FD sharing protocol on localhost

TheMutta commented 3 weeks ago

This update creates a new interface to stream over files and a new protocol that allows for hosts where both the Server and the Client instances of XLink are running on the same device to simply send over the FD and its ownership instead of just streaming the file data over. This allows for sharing of memory buffers without the need for copying, i.e. zerocopy.

An automatic discovery for the protocol is setup for TCP/IP.

It is to be noted that the packet size for XLink has been altered by adding a new FD attribute, meaning that older versions of XLink won't be able to parse the packets correctly.

TheMutta commented 3 weeks ago

Instead of connect/disconnect/reconnect, lets spin up both TCP & SHDMEM, by the following mechanism (C++):

Create two threads and return the fd's for the server sockets back to main context

cond_var to which completes sooner

close the other that did not complete yet

join both threads

continue & return which protocol

Ok that sounds doable, but i have some thoughts. If we're localhost and the TCP/IP connection resolves faster than the SHDMEM connection, which could definitely be possible, since the TCP/IP thread could be the first to be executed and therefore the first to complete the task, then we'd lose all the benefits of zerocopy. Apart from that, we also risk that on the server side the TCP/IP thread completes first, while on the client side the SHDMEM could complete first, which is not to be excluded on a multicore system. And if we're single core, the first one to connect would absolutely be arbitrary. And that would be detremental.

For this dual option, we might create a separate protocol entry to signify going down this path. (so TCP_IP would just be TCP, SHDMEM just shdmem and TCP_IP_OR_LOCAL_SHDMEM would be the grouped one)

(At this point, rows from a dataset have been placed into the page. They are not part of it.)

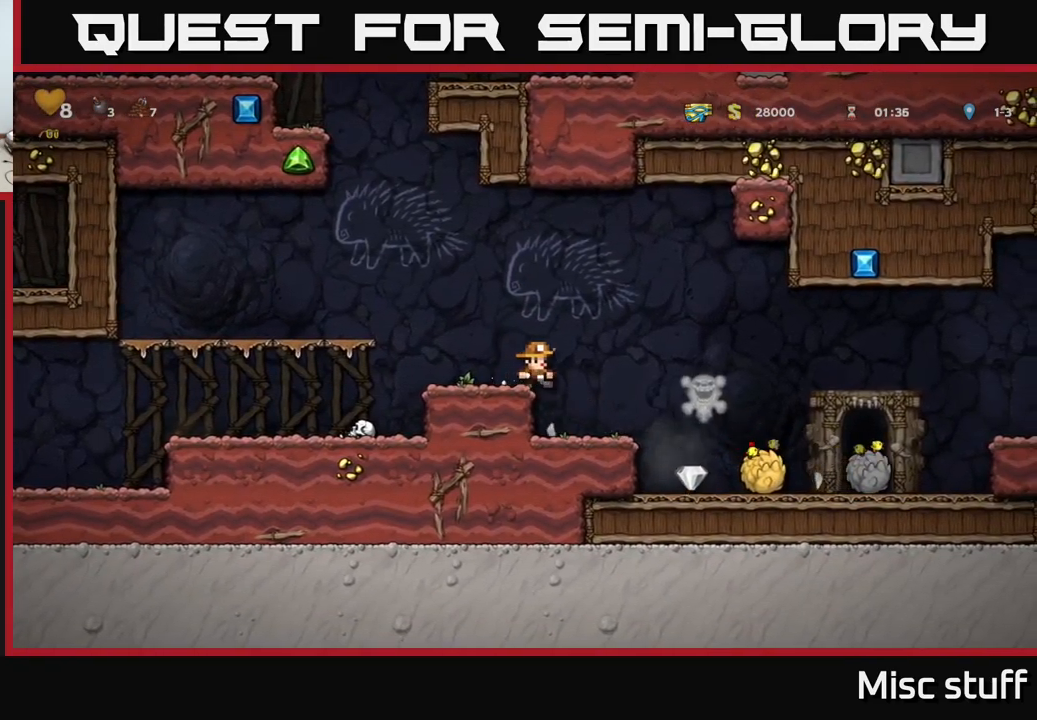
{"buttons": [], "left_stick": "center", "events": [[33, "DPAD_RIGHT", "up"]]}
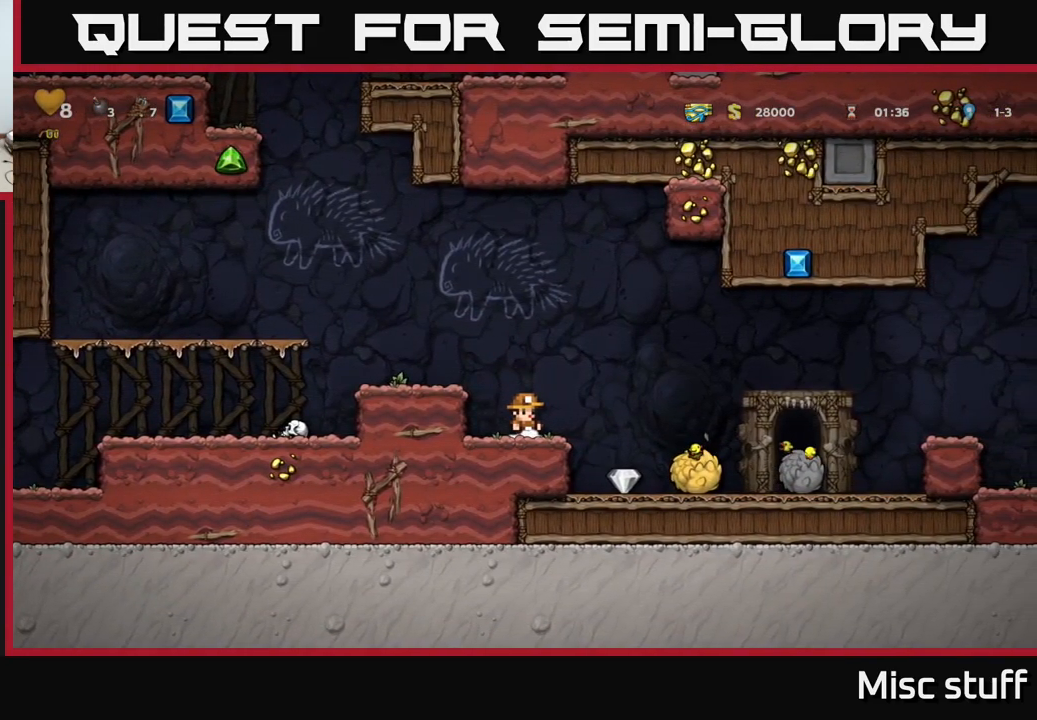
{"buttons": ["A", "DPAD_RIGHT"], "left_stick": "center", "events": [[366, "DPAD_RIGHT", "down"], [400, "A", "down"]]}
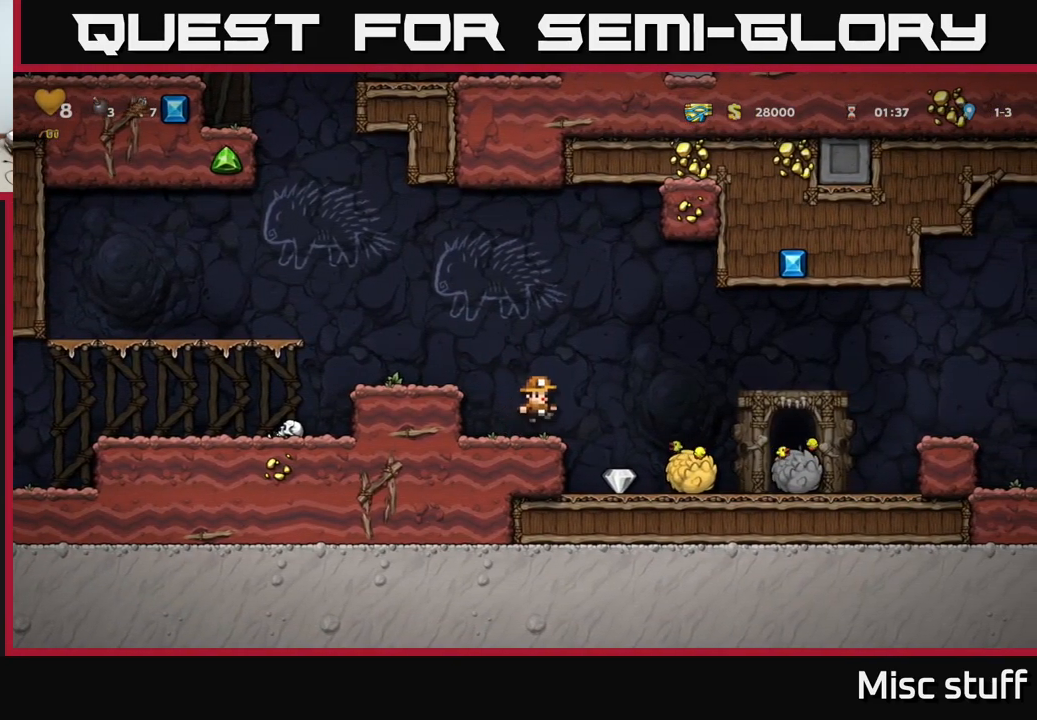
{"buttons": [], "left_stick": "center", "events": [[16, "A", "up"], [316, "DPAD_RIGHT", "up"]]}
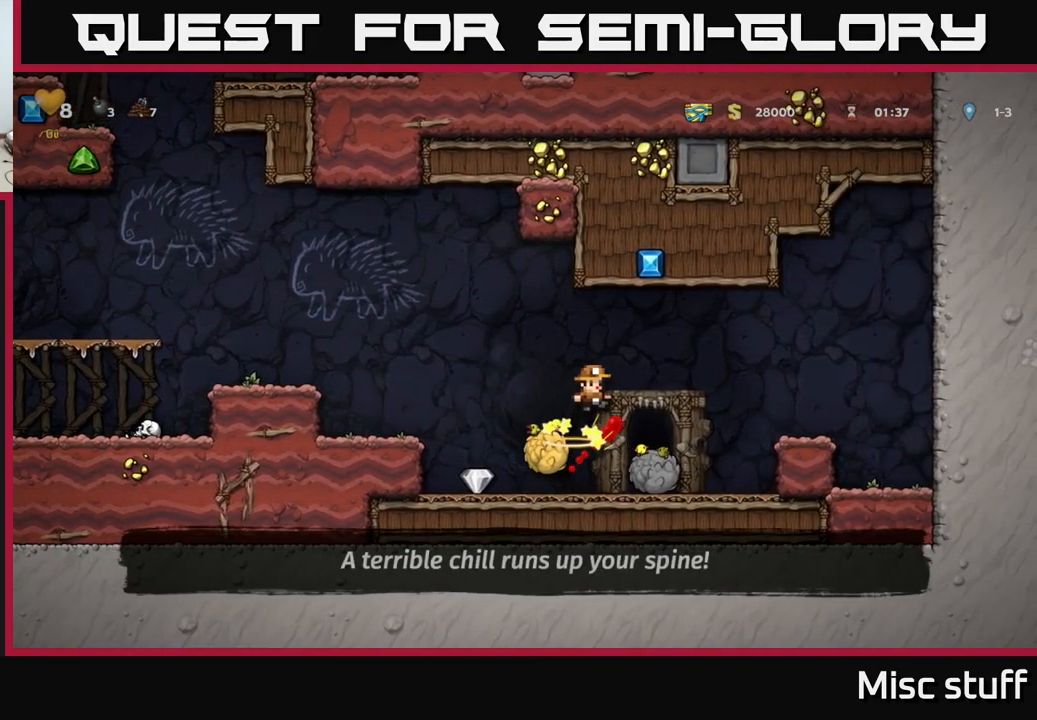
{"buttons": ["DPAD_LEFT"], "left_stick": "center", "events": [[33, "DPAD_RIGHT", "down"], [133, "DPAD_RIGHT", "up"], [200, "DPAD_LEFT", "down"]]}
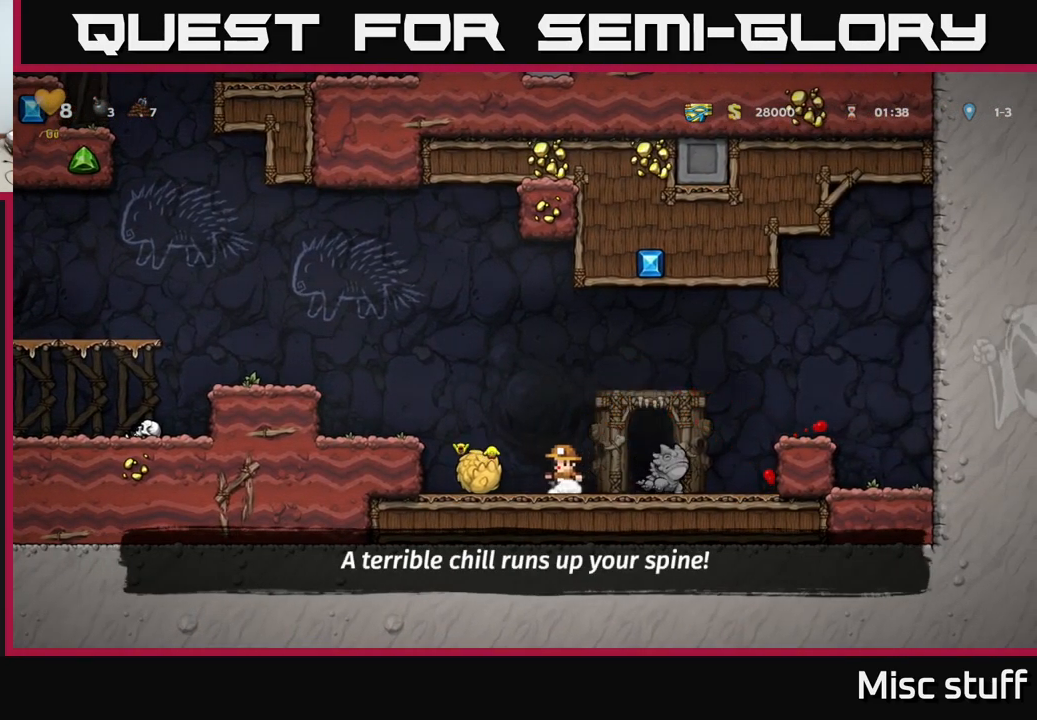
{"buttons": [], "left_stick": "center", "events": [[166, "DPAD_DOWN", "down"], [216, "DPAD_LEFT", "up"], [216, "X", "down"], [283, "DPAD_DOWN", "up"], [283, "DPAD_RIGHT", "down"], [283, "X", "up"], [350, "X", "down"], [400, "DPAD_RIGHT", "up"], [433, "X", "up"]]}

For the connecting client, it would be similar, if TCP_IP_OR_LOCAL_SHDMEM is picked, then following occurs:

First try connecting via local shdmem if fails, go TCP/IP route So no need for the threading on the client side

I'd prefer a similar approach to this, and like the one i put in, which would only require some minor changes to depthai and would avoid all the shenaningans that multithreading adds to a multicore system. Maybe adding a timeout for SHDMEM connection of, for example, 5 seconds, would be perfect, since also the SHDMEM connection can happen only after TCP/IP has been connected, meaning we have both a server and a client already in place.

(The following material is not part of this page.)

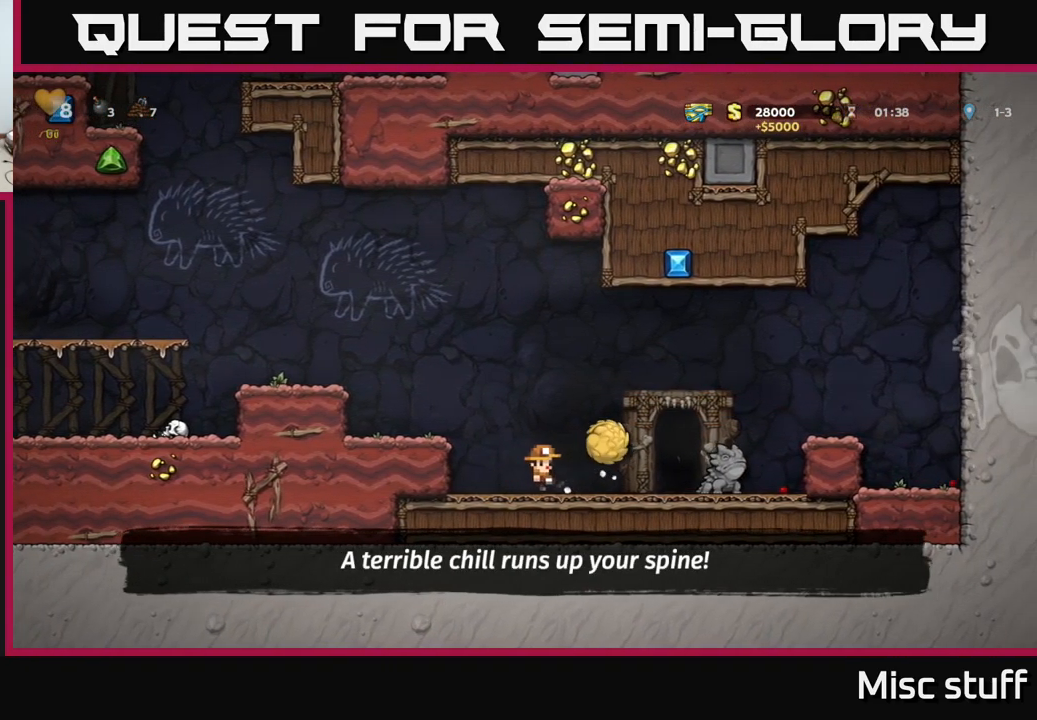
{"buttons": ["DPAD_RIGHT"], "left_stick": "center", "events": [[366, "DPAD_RIGHT", "down"]]}
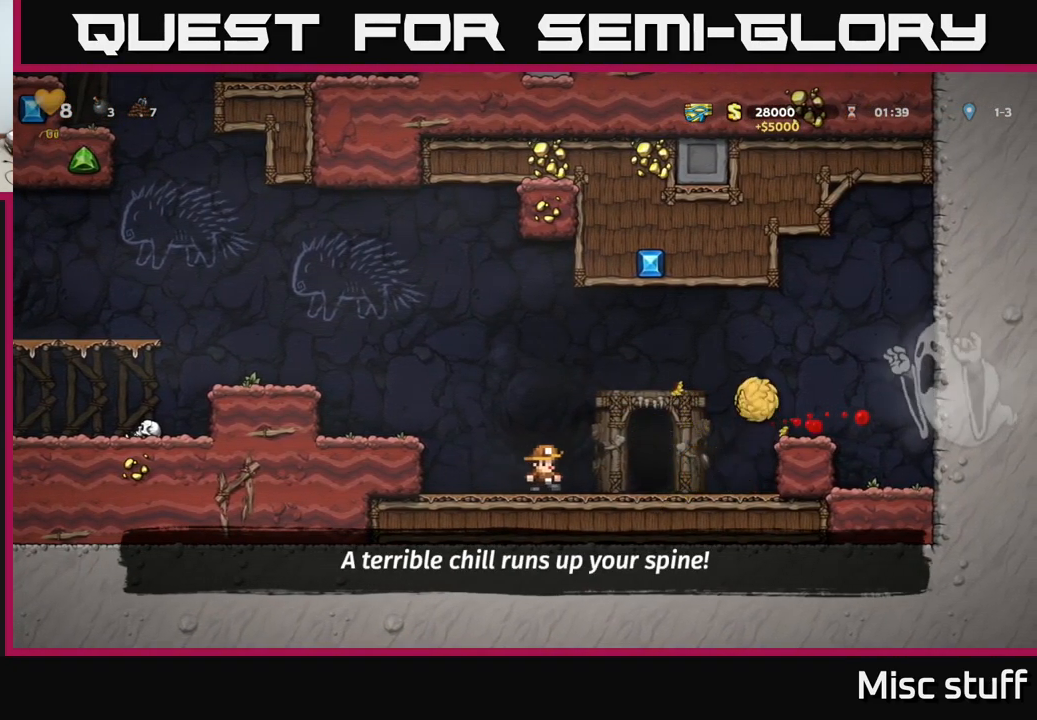
{"buttons": [], "left_stick": "center", "events": [[166, "DPAD_RIGHT", "up"], [266, "L2", "down"], [366, "L2", "up"]]}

themarpe commented 3 weeks ago

If we're localhost and the TCP/IP connection resolves faster than the SHDMEM connection, which could definitely be possible, since the TCP/IP thread could be the first to be executed and therefore the first to complete the task, then we'd lose all the benefits of zerocopy. Apart from that, we also risk that on the server side the TCP/IP thread completes first, while on the client side the SHDMEM could complete first, which is not to be excluded on a multicore system. And if we're single core, the first one to connect would absolutely be arbitrary. And that would be detremental.

So, WRT the server, it always waits for both - the the timing doesn't matter, just the sequence. The client will try SHDMEM first, and if that succeeds, then the server will wrap up and not wait for TCPIP.

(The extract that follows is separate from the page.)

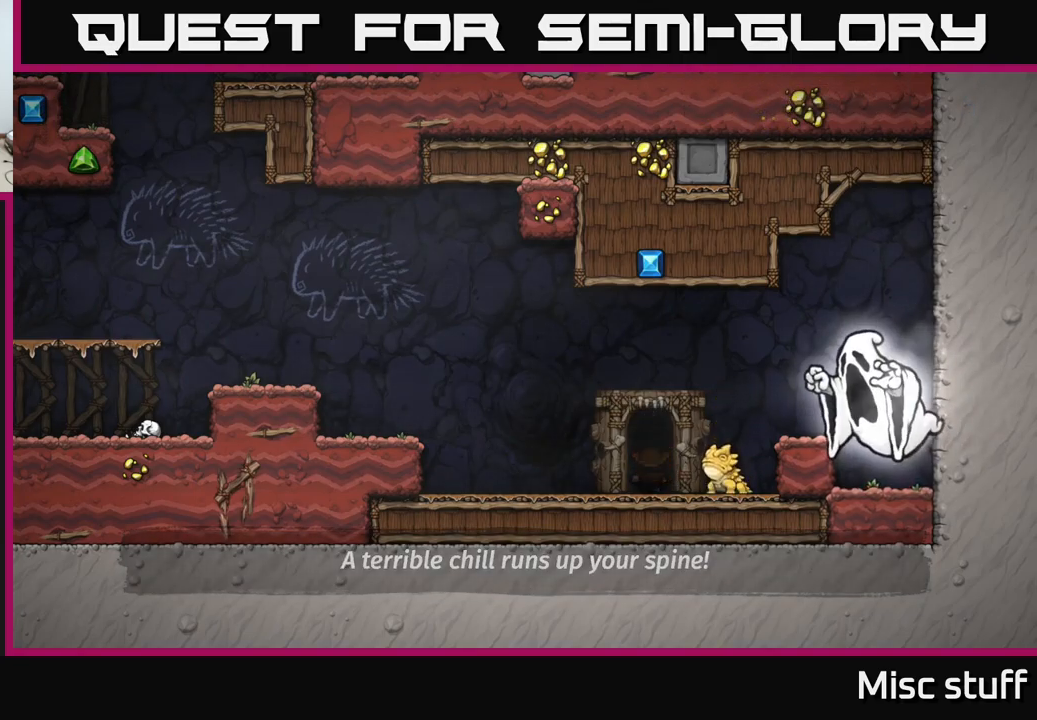
{"buttons": [], "left_stick": "center", "events": []}
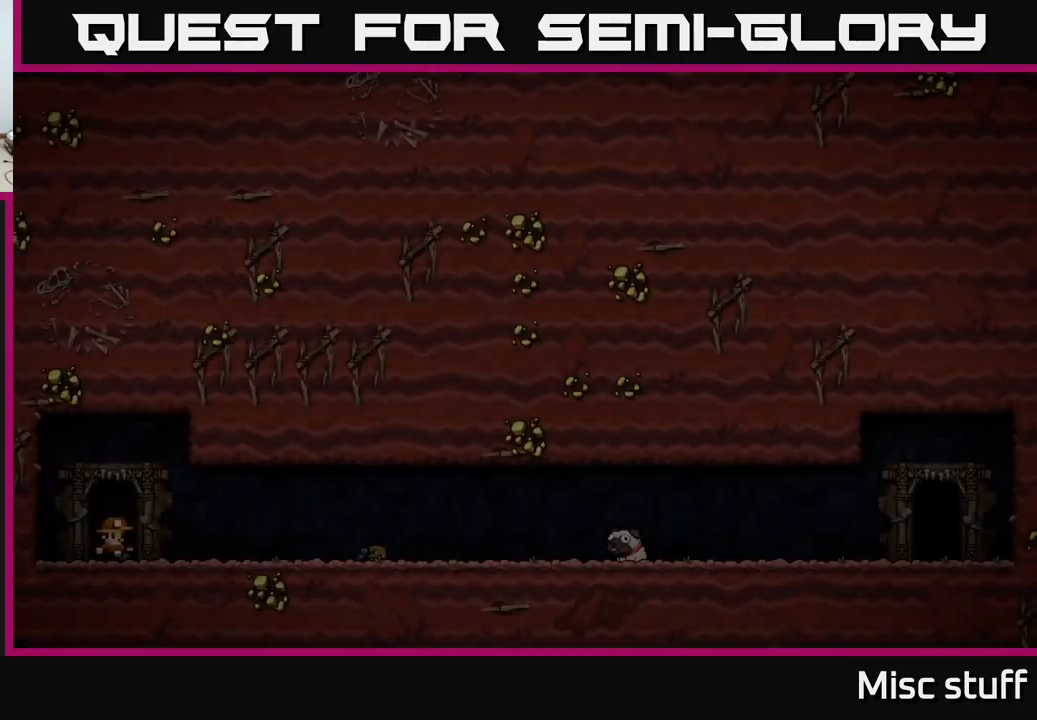
{"buttons": [], "left_stick": "center", "events": []}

I'd prefer a similar approach to this, and like the one i put in, which would only require some minor changes to depthai and would avoid all the shenaningans that multithreading adds to a multicore system. Maybe adding a timeout for SHDMEM connection of, for example, 5 seconds, would be perfect, since also the SHDMEM connection can happen only after TCP/IP has been connected, meaning we have both a server and a client already in place.

Above case does cover that - only one protocol at once. Also, SHDMEM protocol fully supports all read/write ops right? (there is no need to have the TCP alongside it, correct)

TheMutta commented 3 weeks ago

Also, SHDMEM protocol fully supports all read/write ops right? (there is no need to have the TCP alongside it, correct)

Yes exactly, it's a completely indipendent protocol, and read/writes work perfectly. The only use for TCP/IP is to, well, determine if we're connecting to localhost and as a backup if SHDMEM connection doesn't work, meaning the connection is immediate if we're not connecting to localhost, and just takes the minimum time to open a socket if we want to connect through SHDMEM.

So, WRT the server, it always waits for both - the the timing doesn't matter, just the sequence. The client will try SHDMEM first, and if that succeeds, then the server will wrap up and not wait for TCPIP.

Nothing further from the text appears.